#### What is expected:
Repeat every entry exactly as it stands. Omit the images.

#### Material for this exercise:

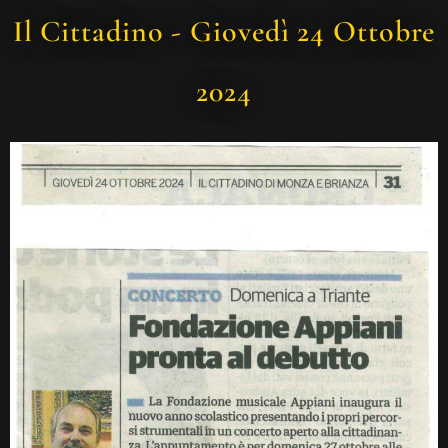
Il Cittadino - Giovedì 24 Ottobre
2024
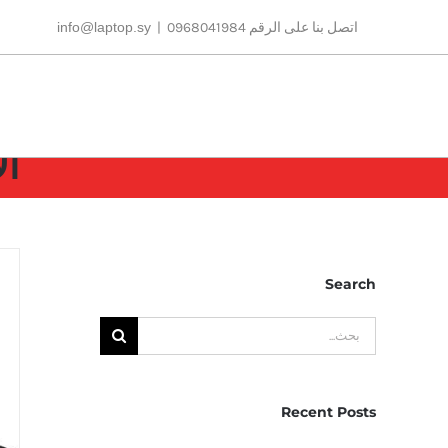
Ski
اتصل بنا على الرقم 0968041984
|
info@laptop.sy
t
conten
ا
Search
البحث
عن:
Recent Posts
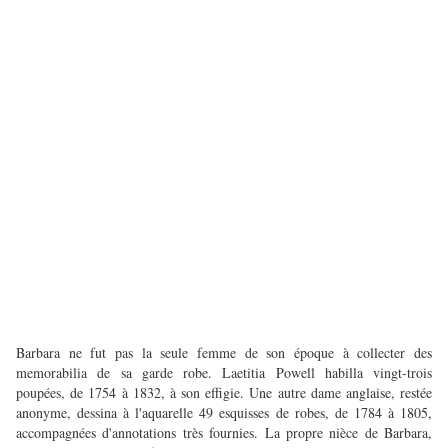
Barbara ne fut pas la seule femme de son époque à collecter des
memorabilia de sa garde robe. Laetitia Powell habilla vingt-trois
poupées, de 1754 à 1832, à son effigie. Une autre dame anglaise, restée
anonyme, dessina à l'aquarelle 49 esquisses de robes, de 1784 à 1805,
accompagnées d'annotations très fournies. La propre nièce de Barbara,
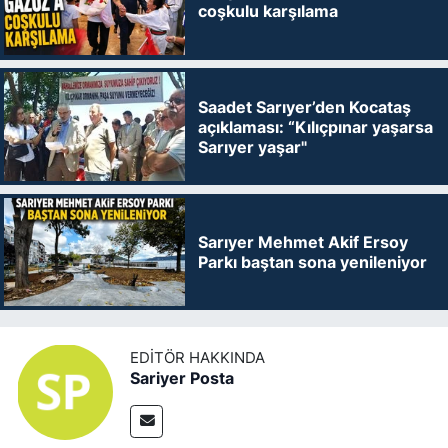
coşkulu karşılama
Saadet Sarıyer’den Kocataş
açıklaması: “Kılıçpınar yaşarsa
Sarıyer yaşar"
Sarıyer Mehmet Akif Ersoy
Parkı baştan sona yenileniyor
EDITÖR HAKKINDA
Sariyer Posta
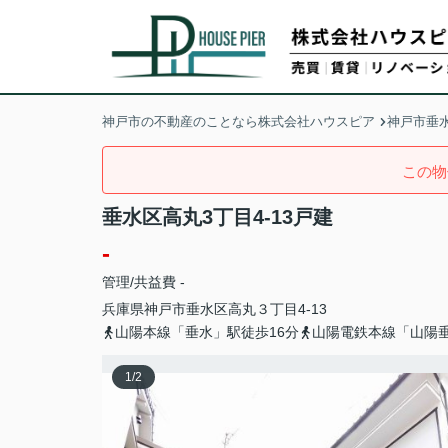
神戸市の不動産のことなら株式会社ハウスピア
神戸市垂
この物
垂水区高丸3丁目4-13戸建
-
管理/共益費 -
兵庫県
神戸市垂水区
高丸
３丁目4-13
山陽本線「垂水」駅徒歩16分
山陽電鉄本線「山陽垂
1
/
2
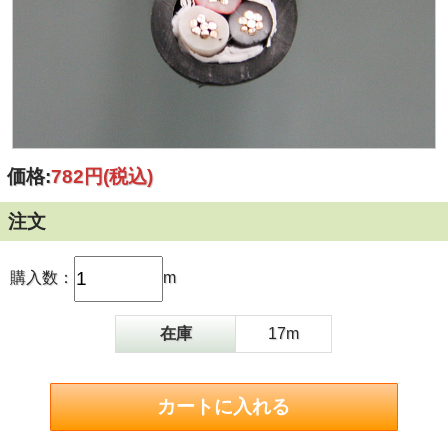
価格:
782円
(税込)
注文
購入数：
m
在庫
17m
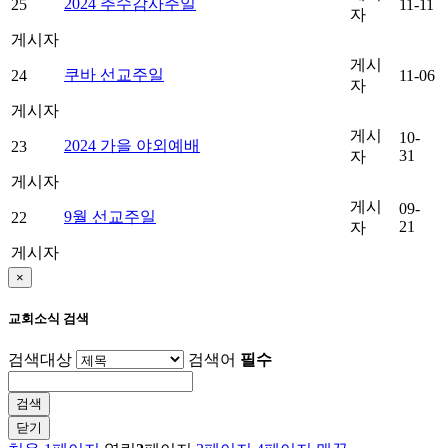
2024 추수감사주일
25
11-11
자
게시자
게시
쿠바 선교주일
24
11-06
자
게시자
게시
10-
2024 가을 야외예배
23
31
자
게시자
게시
09-
9월 선교주일
22
21
자
게시자
×
교회소식 검색
검색대상
검색어
필수
닫기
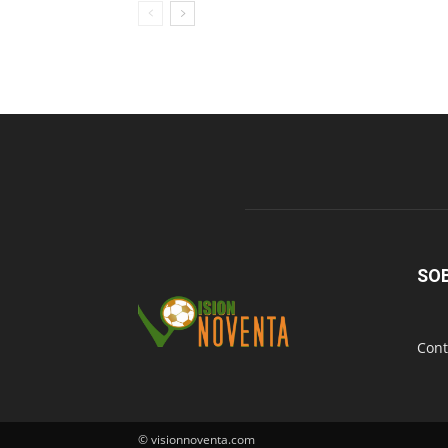
SO
Cont
© visionnoventa.com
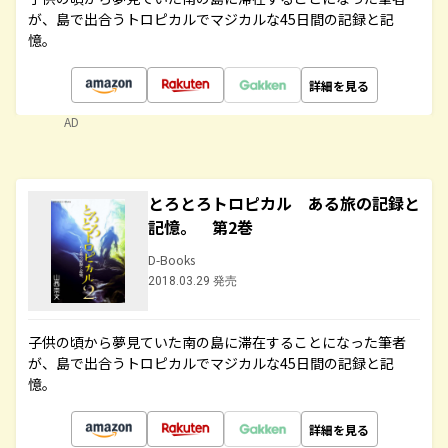
が、島で出合うトロピカルでマジカルな45日間の記録と記
憶。
詳細を見る
AD
とろとろトロピカル ある旅の記録と
記憶。 第2巻
D-Books
2018.03.29 発売
子供の頃から夢見ていた南の島に滞在することになった筆者
が、島で出合うトロピカルでマジカルな45日間の記録と記
憶。
詳細を見る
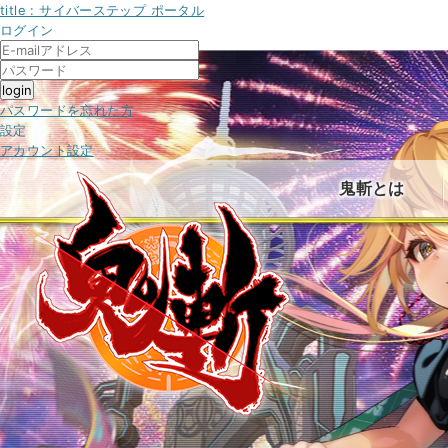
title : サイバーステップ ポータル
ログイン
パスワードを忘れた方
設定
アカウント設定
鬼斬とは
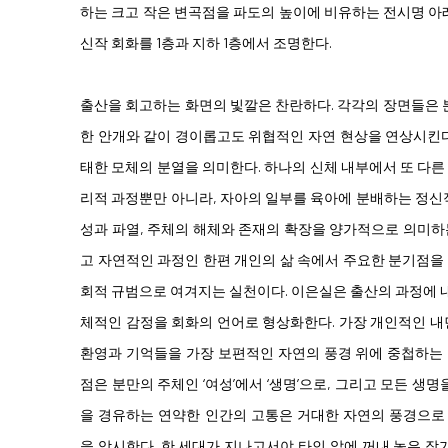
하는 크고 작은 변곡점을 파도의 높이에 비유하는 전시명 아래
신작 회화를 1층과 지하 1층에서 조명한다.
출산을 회고하는 화면의 빛깔은 찬란하다. 각각의 장면들은 
한 안개와 같이 경이롭고도 위협적인 자연 현상을 연상시킨다
태한 모체의 분열을 의미한다. 하나의 신체 내부에서 또 다
리적 과정뿐만 아니라, 자아의 일부를 육아에 분배하는 정신
성과 파열, 주체의 해체와 존재의 확장을 양가적으로 의미하
고 자연적인 과정인 한편 개인의 삶 속에서 주요한 분기점을
회적 규범으로 여겨지는 실천이다. 이은실은 출산의 과정에 내
체적인 감정을 회화의 언어로 형상화한다. 가장 개인적인 내
환영과 기억들을 가장 보편적인 자연의 풍경 위에 중첩하는
점은 분만의 주체인 ‘여성’에서 ‘생명’으로, 그리고 모든 생명
을 경유하는 연약한 인간의 고통은 거대한 자연의 풍경으로
을 암시한다. 한 세대가 지나고서야 타인 앞에 꺼내 놓은 작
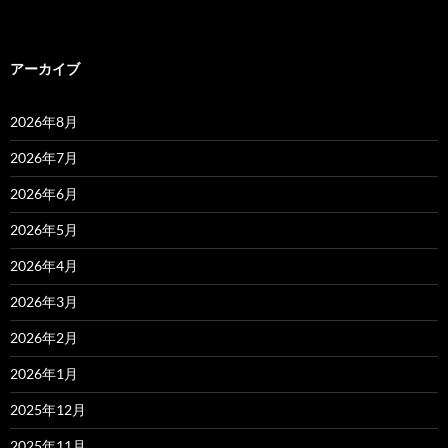
アーカイブ
2026年8月
2026年7月
2026年6月
2026年5月
2026年4月
2026年3月
2026年2月
2026年1月
2025年12月
2025年11月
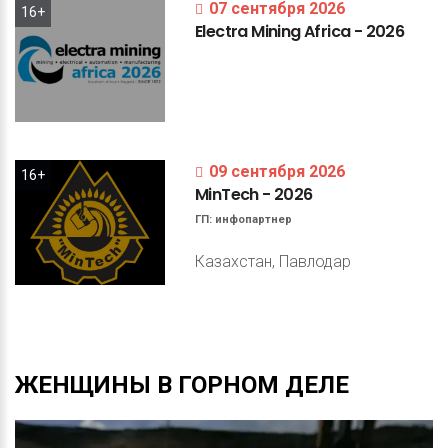
07 сентября 2026
16+
Electra
Mining
Africa
-
2026
09 сентября 2026
16+
MinTech
-
2026
ГП:
инфопартнер
Казахстан, Павлодар
ЖЕНЩИНЫ
В
ГОРНОМ
ДЕЛЕ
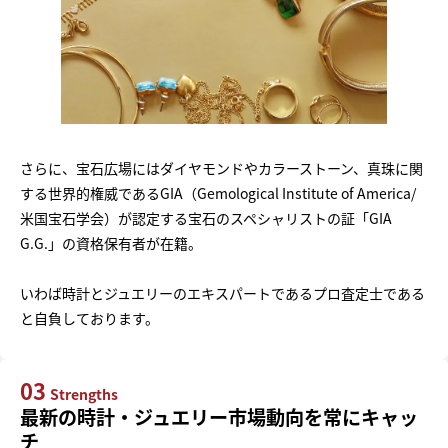
さらに、宝石広場にはダイヤモンドやカラーストーン、真珠に関
する世界的権威であるGIA（Gemological Institute of America/
米国宝石学会）が認定する宝石のスペシャリストの証「GIA
G.G.」の資格保有者が在籍。
いわば時計とジュエリーのエキスパートであるプロ査定士である
と自負しております。
03
Strengths
最新の時計・ジュエリー市場動向を常にキャッ
チ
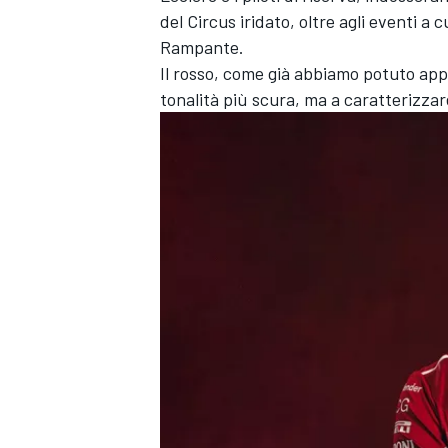
del Circus iridato, oltre agli eventi 
Rampante.
Il rosso, come già abbiamo potuto app
tonalità più scura, ma a caratterizzare 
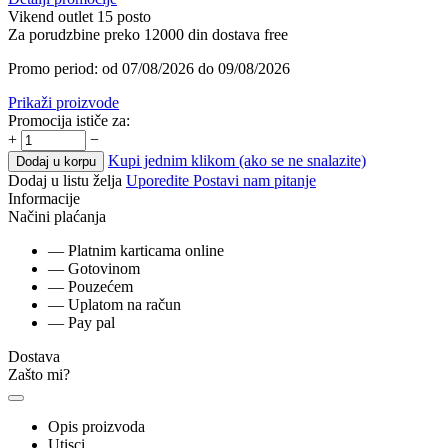
Vikend outlet 15 posto
Za porudzbine preko 12000 din dostava free
Promo period: od 07/08/2026 do 09/08/2026
Prikaži proizvode
Promocija ističe za:
+
−
Kupi jednim klikom (ako se ne snalazite)
Dodaj u korpu
Dodaj u listu želja
Uporedite
Postavi nam pitanje
Informacije
Načini plaćanja
— Platnim karticama online
— Gotovinom
— Pouzećem
— Uplatom na račun
— Pay pal
Dostava
Zašto mi?
Opis proizvoda
Utisci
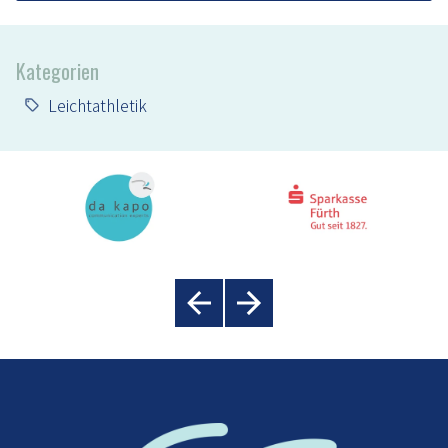
Kategorien
Leichtathletik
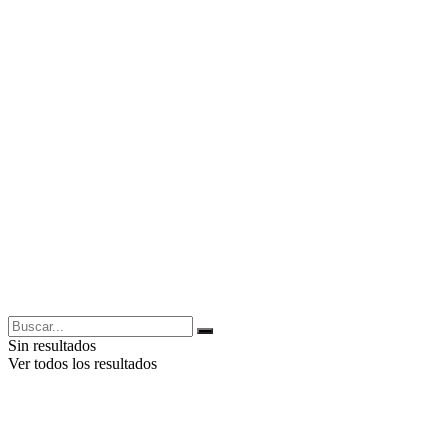
Sin resultados
Ver todos los resultados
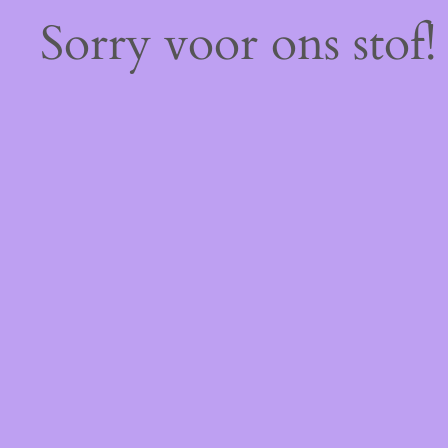
Sorry voor ons stof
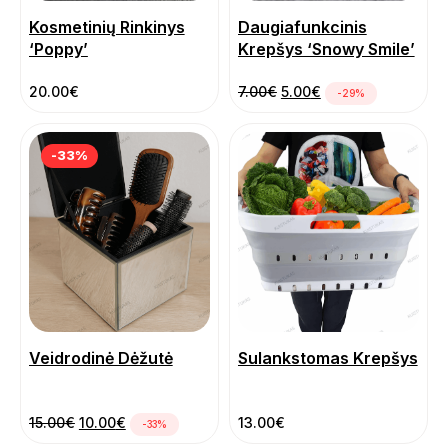
Kosmetinių Rinkinys
Daugiafunkcinis
‘Poppy’
Krepšys ‘Snowy Smile’
Pradinė kaina buvo: 7.0
Dabartinė kaina yr
20.00
€
7.00
€
5.00
€
-29%
-33%
Veidrodinė Dėžutė
Sulankstomas Krepšys
Pradinė kaina buvo: 15.00€.
Dabartinė kaina yra: 10.00€.
15.00
€
10.00
€
13.00
€
-33%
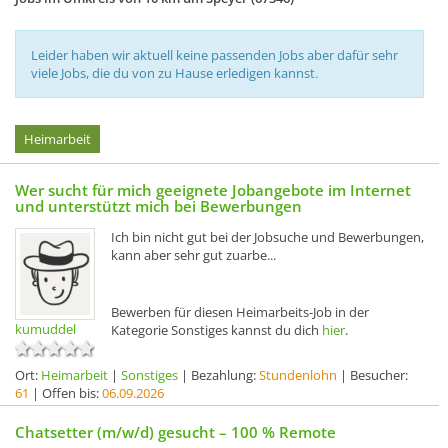
Leider haben wir aktuell keine passenden Jobs aber dafür sehr
viele Jobs, die du von zu Hause erledigen kannst.
Heimarbeit
Wer sucht für mich geeignete Jobangebote im Internet
und unterstützt mich bei Bewerbungen
Ich bin nicht gut bei der Jobsuche und Bewerbungen,
kann aber sehr gut zuarbe...
Bewerben für diesen Heimarbeits-Job in der
kumuddel
Kategorie Sonstiges kannst du dich
hier
.
Ort:
Heimarbeit
|
Sonstiges
| Bezahlung:
Stundenlohn
| Besucher:
61
| Offen bis:
06.09.2026
Chatsetter (m/w/d) gesucht – 100 % Remote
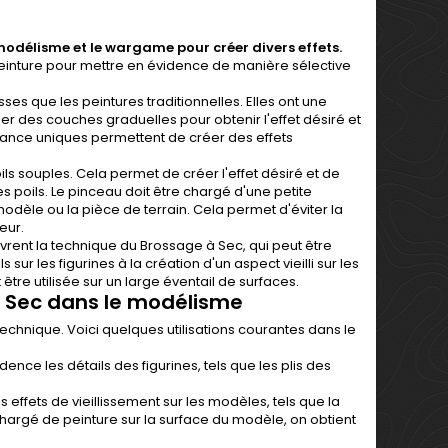
modélisme et le wargame pour créer divers effets.
 peinture pour mettre en évidence de manière sélective
es que les peintures traditionnelles. Elles ont une
er des couches graduelles pour obtenir l'effet désiré et
sistance uniques permettent de créer des effets
ils souples. Cela permet de créer l'effet désiré et de
poils. Le pinceau doit être chargé d'une petite
modèle ou la pièce de terrain. Cela permet d'éviter la
eur.
rent la technique du Brossage à Sec, qui peut être
sur les figurines à la création d'un aspect vieilli sur les
 être utilisée sur un large éventail de surfaces.
à Sec dans le modélisme
technique. Voici quelques utilisations courantes dans le
ence les détails des figurines, tels que les plis des
 effets de vieillissement sur les modèles, tels que la
hargé de peinture sur la surface du modèle, on obtient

#### Your solution:
Il Cittadino - Giovedì 24 Ottobre
2024
Ski
اتصل بنا على الرقم 0968041984
|
info@laptop.sy
t
conten
ا
Search
البحث
عن:
Recent Posts
Barbara ne fut pas la seule femme de son époque à collecter des
memorabilia de sa garde robe. Laetitia Powell habilla vingt-trois
poupées, de 1754 à 1832, à son effigie. Une autre dame anglaise, restée
anonyme, dessina à l'aquarelle 49 esquisses de robes, de 1784 à 1805,
accompagnées d'annotations très fournies. La propre nièce de Barbara,
coşkulu karşılama
Saadet Sarıyer’den Kocataş
açıklaması: “Kılıçpınar yaşarsa
Sarıyer yaşar"
Sarıyer Mehmet Akif Ersoy
Parkı baştan sona yenileniyor
EDITÖR HAKKINDA
Sariyer Posta
神戸市の不動産のことなら株式会社ハウスピア
神戸市垂
この物
垂水区高丸3丁目4-13戸建
-
管理/共益費 -
兵庫県
神戸市垂水区
高丸
３丁目4-13
山陽本線「垂水」駅徒歩16分
山陽電鉄本線「山陽垂
1
/
2
価格:
782円
(税込)
注文
購入数：
m
在庫
17m
2024 추수감사주일
25
11-11
자
게시자
게시
쿠바 선교주일
24
11-06
자
게시자
게시
10-
2024 가을 야외예배
23
31
자
게시자
게시
09-
9월 선교주일
22
21
자
게시자
×
교회소식 검색
검색대상
검색어
필수
닫기
SO
Cont
© visionnoventa.com
が、島で出合うトロピカルでマジカルな45日間の記録と記
憶。
詳細を見る
AD
とろとろトロピカル ある旅の記録と
記憶。 第2巻
D-Books
2018.03.29 発売
子供の頃から夢見ていた南の島に滞在することになった筆者
が、島で出合うトロピカルでマジカルな45日間の記録と記
憶。
詳細を見る
title : サイバーステップ ポータル
ログイン
パスワードを忘れた方
設定
アカウント設定
鬼斬とは
하는 크고 작은 변곡점을 파도의 높이에 비유하는 전시명 아래
신작 회화를 1층과 지하 1층에서 조명한다.
출산을 회고하는 화면의 빛깔은 찬란하다. 각각의 장면들은 
한 안개와 같이 경이롭고도 위협적인 자연 현상을 연상시킨다
태한 모체의 분열을 의미한다. 하나의 신체 내부에서 또 다
리적 과정뿐만 아니라, 자아의 일부를 육아에 분배하는 정신
성과 파열, 주체의 해체와 존재의 확장을 양가적으로 의미하
고 자연적인 과정인 한편 개인의 삶 속에서 주요한 분기점을
회적 규범으로 여겨지는 실천이다. 이은실은 출산의 과정에 내
체적인 감정을 회화의 언어로 형상화한다. 가장 개인적인 내
환영과 기억들을 가장 보편적인 자연의 풍경 위에 중첩하는
점은 분만의 주체인 ‘여성’에서 ‘생명’으로, 그리고 모든 생명
을 경유하는 연약한 인간의 고통은 거대한 자연의 풍경으로
을 암시한다. 한 세대가 지나고서야 타인 앞에 꺼내 놓은 작
アーカイブ
2026年8月
2026年7月
2026年6月
2026年5月
2026年4月
2026年3月
2026年2月
2026年1月
2025年12月
2025年11月
07 сентября 2026
16+
Electra
Mining
Africa
-
2026
09 сентября 2026
16+
MinTech
-
2026
ГП:
инфопартнер
Казахстан, Павлодар
ЖЕНЩИНЫ
В
ГОРНОМ
ДЕЛЕ
さらに、宝石広場にはダイヤモンドやカラーストーン、真珠に関
する世界的権威であるGIA（Gemological Institute of America/
米国宝石学会）が認定する宝石のスペシャリストの証「GIA
G.G.」の資格保有者が在籍。
いわば時計とジュエリーのエキスパートであるプロ査定士である
と自負しております。
03
Strengths
最新の時計・ジュエリー市場動向を常にキャッ
チ
del Circus iridato, oltre agli eventi 
Rampante.
Il rosso, come già abbiamo potuto app
tonalità più scura, ma a caratterizzare 
Vikend outlet 15 posto
Za porudzbine preko 12000 din dostava free
Promo period: od 07/08/2026 do 09/08/2026
Prikaži proizvode
Promocija ističe za:
+
−
Kupi jednim klikom (ako se ne snalazite)
Dodaj u korpu
Dodaj u listu želja
Uporedite
Postavi nam pitanje
Informacije
Načini plaćanja
— Platnim karticama online
— Gotovinom
— Pouzećem
— Uplatom na račun
— Pay pal
Dostava
Zašto mi?
Opis proizvoda
Utisci
Kategorien
Leichtathletik
Sin resultados
Ver todos los resultados
Sorry voor ons stof
Kosmetinių Rinkinys
Daugiafunkcinis
‘Poppy’
Krepšys ‘Snowy Smile’
Pradinė kaina buvo: 7.0
Dabartinė kaina yr
20.00
€
7.00
€
5.00
€
-29%
-33%
Veidrodinė Dėžutė
Sulankstomas Krepšys
Pradinė kaina buvo: 15.00€.
Dabartinė kaina yra: 10.00€.
15.00
€
10.00
€
13.00
€
-33%
Leider haben wir aktuell keine passenden Jobs aber dafür sehr
viele Jobs, die du von zu Hause erledigen kannst.
Heimarbeit
Wer sucht für mich geeignete Jobangebote im Internet
und unterstützt mich bei Bewerbungen
Ich bin nicht gut bei der Jobsuche und Bewerbungen,
kann aber sehr gut zuarbe...
Bewerben für diesen Heimarbeits-Job in der
kumuddel
Kategorie Sonstiges kannst du dich
hier
.
Ort:
Heimarbeit
|
Sonstiges
| Bezahlung:
Stundenlohn
| Besucher:
61
| Offen bis:
06.09.2026
Chatsetter (m/w/d) gesucht – 100 % Remote
modélisme et le wargame pour créer divers effets.
 peinture pour mettre en évidence de manière sélective
es que les peintures traditionnelles. Elles ont une
er des couches graduelles pour obtenir l'effet désiré et
sistance uniques permettent de créer des effets
ils souples. Cela permet de créer l'effet désiré et de
poils. Le pinceau doit être chargé d'une petite
modèle ou la pièce de terrain. Cela permet d'éviter la
eur.
rent la technique du Brossage à Sec, qui peut être
sur les figurines à la création d'un aspect vieilli sur les
 être utilisée sur un large éventail de surfaces.
à Sec dans le modélisme
technique. Voici quelques utilisations courantes dans le
ence les détails des figurines, tels que les plis des
 effets de vieillissement sur les modèles, tels que la
hargé de peinture sur la surface du modèle, on obtient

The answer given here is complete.